= U.S. Open Pickleball Championships =

Annual pickleball tournament

The Franklin U.S. Open Pickleball Championships is an annual pickleball tournament that has been held since 2016 at the East Naples Community Park in Naples, Florida. The tournament is open to amateur, professional and international players. The 2024 event, which ran from April 13th to the 20th, had over 3,250 competitors, and over 50,000 spectators. To date, this was the largest pickleball event in the world.

The championships consist of five professional and five senior professional events: men's and women's singles, men's and women's doubles, and mixed doubles, along with three mixed age doubles events. Non-professional players compete in the same five events, but are further categorized by age and skill level, with participants chosen through a lottery system.

==History==
The U.S. Open Pickleball Championships were founded by Terri Graham and Chris Evon through their sports development firm, Spirit Promotions. The first event, and every one since, was held in 2016 at the Naples Pickleball Center in the East Naples Community Park in Naples, Florida.
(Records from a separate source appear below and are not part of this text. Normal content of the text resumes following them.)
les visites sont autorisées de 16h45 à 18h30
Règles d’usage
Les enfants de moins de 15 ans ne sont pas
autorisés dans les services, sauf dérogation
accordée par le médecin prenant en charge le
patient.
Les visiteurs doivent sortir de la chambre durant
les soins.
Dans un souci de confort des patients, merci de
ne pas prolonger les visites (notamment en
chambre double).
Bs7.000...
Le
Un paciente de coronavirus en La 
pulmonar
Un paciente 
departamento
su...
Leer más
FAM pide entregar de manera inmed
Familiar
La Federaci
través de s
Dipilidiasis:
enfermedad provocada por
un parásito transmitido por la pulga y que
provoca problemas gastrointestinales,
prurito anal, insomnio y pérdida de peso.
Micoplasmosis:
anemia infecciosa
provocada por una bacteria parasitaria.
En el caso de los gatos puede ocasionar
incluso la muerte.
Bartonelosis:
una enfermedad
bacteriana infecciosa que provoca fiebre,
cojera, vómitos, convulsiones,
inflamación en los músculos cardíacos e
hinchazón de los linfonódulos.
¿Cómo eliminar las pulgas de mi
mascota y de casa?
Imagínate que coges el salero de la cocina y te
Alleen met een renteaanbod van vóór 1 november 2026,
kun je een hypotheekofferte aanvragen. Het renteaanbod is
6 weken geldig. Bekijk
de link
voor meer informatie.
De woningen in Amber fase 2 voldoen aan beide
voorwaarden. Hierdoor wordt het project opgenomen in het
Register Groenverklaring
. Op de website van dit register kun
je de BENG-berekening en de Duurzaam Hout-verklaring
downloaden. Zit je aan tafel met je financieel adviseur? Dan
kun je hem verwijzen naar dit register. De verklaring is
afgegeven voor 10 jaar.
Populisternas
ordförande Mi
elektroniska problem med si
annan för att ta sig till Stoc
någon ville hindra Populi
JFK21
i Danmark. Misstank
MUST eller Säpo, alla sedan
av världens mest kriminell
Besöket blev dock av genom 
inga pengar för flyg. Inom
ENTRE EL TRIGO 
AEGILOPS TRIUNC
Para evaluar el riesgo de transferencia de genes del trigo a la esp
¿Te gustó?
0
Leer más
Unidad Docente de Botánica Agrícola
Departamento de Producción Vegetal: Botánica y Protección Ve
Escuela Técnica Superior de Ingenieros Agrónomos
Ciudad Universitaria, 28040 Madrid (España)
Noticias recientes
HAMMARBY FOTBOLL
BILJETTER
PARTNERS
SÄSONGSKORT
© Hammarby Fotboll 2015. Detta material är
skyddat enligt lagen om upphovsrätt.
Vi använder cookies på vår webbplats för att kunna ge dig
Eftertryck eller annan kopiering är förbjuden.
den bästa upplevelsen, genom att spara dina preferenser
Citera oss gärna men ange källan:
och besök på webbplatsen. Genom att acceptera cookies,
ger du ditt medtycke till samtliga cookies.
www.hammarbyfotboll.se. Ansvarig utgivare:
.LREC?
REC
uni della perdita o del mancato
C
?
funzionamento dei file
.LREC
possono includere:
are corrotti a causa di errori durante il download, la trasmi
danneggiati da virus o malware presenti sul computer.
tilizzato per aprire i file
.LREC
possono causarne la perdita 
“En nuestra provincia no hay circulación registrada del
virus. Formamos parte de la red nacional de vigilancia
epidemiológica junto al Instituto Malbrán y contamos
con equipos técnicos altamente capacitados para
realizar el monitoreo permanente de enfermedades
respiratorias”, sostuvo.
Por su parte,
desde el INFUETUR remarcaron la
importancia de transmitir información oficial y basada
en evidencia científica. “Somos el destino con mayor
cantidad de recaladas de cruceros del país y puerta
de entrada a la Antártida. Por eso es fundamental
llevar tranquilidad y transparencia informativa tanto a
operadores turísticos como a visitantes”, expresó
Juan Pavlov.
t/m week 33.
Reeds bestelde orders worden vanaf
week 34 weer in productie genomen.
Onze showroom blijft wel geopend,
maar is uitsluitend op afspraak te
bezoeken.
There were close to 800 participants and 2,000 spectators.

Businessman Mike Dee formed Pickleball 4 America (Pickle4) in 2023. Spirit Promotions then merged with Pickle4 as a subsidiary. In 2024 Pickle4 secured a long-term lease for the Naples Pickleball Center and rebranded the Center as the USOP National Pickleball Center (USOP NPC).

Since the tournament's inception, portions of it have been televised by CBS Sports Network, typically on tape delay. The men's and women's doubles championships have been broadcast live by the network for both the 2021 and 2022 editions. The event's current sponsors include Minto and Margaritaville.

Due to the popularity of the event, Naples is often referred to as "pickleball capital of the country". Recognizing the importance of pickleball to the Naples area, in 2022 Collier County, Florida provided a $670,000 grant to the region's pickleball industry.